== DATA TO EXAMINE

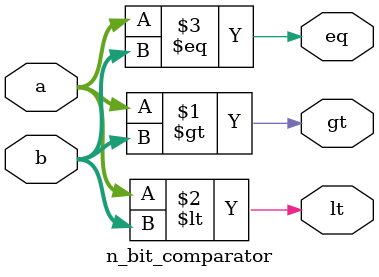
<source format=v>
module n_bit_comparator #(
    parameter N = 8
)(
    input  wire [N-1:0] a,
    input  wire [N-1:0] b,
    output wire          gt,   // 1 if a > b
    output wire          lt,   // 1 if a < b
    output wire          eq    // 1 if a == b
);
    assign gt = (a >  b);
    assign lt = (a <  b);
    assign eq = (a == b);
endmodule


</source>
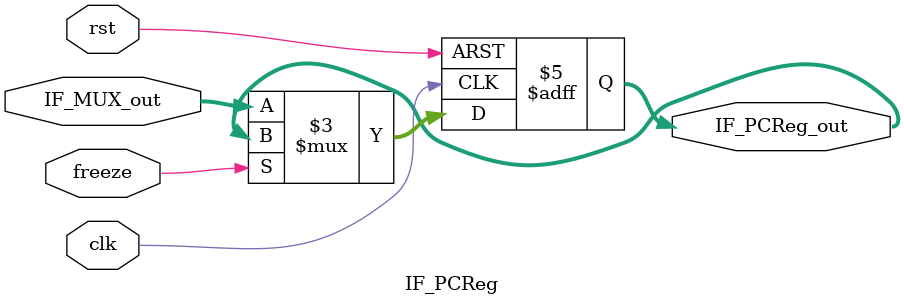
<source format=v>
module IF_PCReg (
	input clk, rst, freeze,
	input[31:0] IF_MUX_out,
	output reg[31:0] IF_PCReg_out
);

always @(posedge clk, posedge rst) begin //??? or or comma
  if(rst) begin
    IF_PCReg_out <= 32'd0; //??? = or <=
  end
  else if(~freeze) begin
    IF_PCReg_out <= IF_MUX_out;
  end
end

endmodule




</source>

====
== DATA TO EXAMINE

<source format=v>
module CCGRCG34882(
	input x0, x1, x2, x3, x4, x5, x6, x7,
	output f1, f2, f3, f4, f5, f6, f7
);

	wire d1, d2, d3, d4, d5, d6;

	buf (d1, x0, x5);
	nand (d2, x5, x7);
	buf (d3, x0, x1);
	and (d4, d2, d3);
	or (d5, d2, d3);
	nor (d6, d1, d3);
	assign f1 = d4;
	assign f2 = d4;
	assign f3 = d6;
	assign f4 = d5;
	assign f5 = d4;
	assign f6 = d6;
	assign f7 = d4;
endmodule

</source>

====
== DATA TO EXAMINE

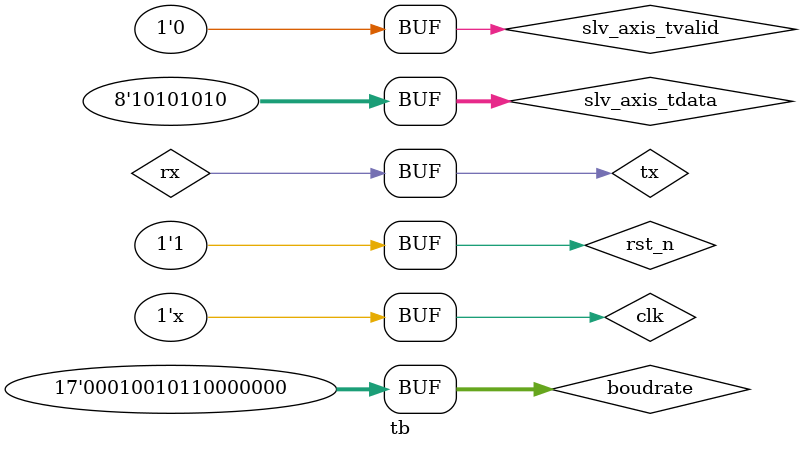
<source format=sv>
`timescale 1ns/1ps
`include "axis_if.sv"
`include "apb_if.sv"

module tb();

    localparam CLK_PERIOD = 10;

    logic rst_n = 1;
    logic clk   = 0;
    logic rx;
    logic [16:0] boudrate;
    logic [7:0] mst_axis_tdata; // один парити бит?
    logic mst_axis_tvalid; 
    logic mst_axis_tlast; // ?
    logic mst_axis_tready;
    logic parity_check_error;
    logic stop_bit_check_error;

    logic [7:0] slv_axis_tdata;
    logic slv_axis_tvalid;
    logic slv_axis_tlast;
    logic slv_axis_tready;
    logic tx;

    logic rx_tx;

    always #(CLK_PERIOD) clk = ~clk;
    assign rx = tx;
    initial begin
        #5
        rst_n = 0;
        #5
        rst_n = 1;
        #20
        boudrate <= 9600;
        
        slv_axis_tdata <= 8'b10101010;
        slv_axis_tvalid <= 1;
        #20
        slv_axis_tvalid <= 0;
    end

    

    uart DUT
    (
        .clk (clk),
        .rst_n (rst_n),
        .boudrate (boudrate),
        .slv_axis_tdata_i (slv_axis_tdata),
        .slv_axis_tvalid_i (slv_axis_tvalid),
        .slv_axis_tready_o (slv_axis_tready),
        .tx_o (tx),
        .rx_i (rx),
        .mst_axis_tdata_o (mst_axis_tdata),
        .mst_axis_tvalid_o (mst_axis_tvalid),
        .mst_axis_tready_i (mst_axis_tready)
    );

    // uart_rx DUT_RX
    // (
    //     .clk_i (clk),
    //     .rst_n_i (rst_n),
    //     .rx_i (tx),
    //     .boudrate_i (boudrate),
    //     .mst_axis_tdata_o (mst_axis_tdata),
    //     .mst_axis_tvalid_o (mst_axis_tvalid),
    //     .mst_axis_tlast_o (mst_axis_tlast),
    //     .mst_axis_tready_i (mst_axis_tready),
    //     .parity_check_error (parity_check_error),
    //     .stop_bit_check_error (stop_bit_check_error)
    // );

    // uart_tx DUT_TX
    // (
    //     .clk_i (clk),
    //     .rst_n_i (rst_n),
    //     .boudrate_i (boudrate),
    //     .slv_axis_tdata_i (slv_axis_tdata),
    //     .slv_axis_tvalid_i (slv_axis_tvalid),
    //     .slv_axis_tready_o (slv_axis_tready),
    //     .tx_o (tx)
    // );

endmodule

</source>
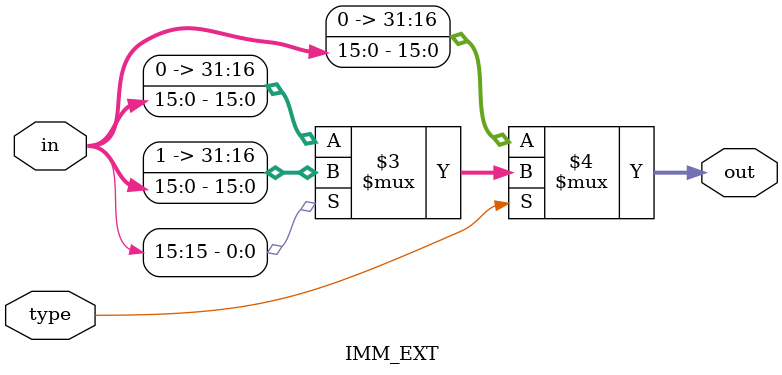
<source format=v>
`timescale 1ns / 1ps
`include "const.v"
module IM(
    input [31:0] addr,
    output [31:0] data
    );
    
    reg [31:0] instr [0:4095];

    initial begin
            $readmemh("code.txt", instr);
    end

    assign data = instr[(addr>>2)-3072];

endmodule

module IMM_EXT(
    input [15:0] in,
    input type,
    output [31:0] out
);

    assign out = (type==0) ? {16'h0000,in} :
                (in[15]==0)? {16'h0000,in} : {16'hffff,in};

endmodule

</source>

====

All lines above containing the string "wire": copy each one.

## WORKED SOLUTION
    input  wire [N-1:0] a,
    input  wire [N-1:0] b,
    output wire          gt,   // 1 if a > b
    output wire          lt,   // 1 if a < b
    output wire          eq    // 1 if a == b
	wire d1, d2, d3, d4, d5, d6;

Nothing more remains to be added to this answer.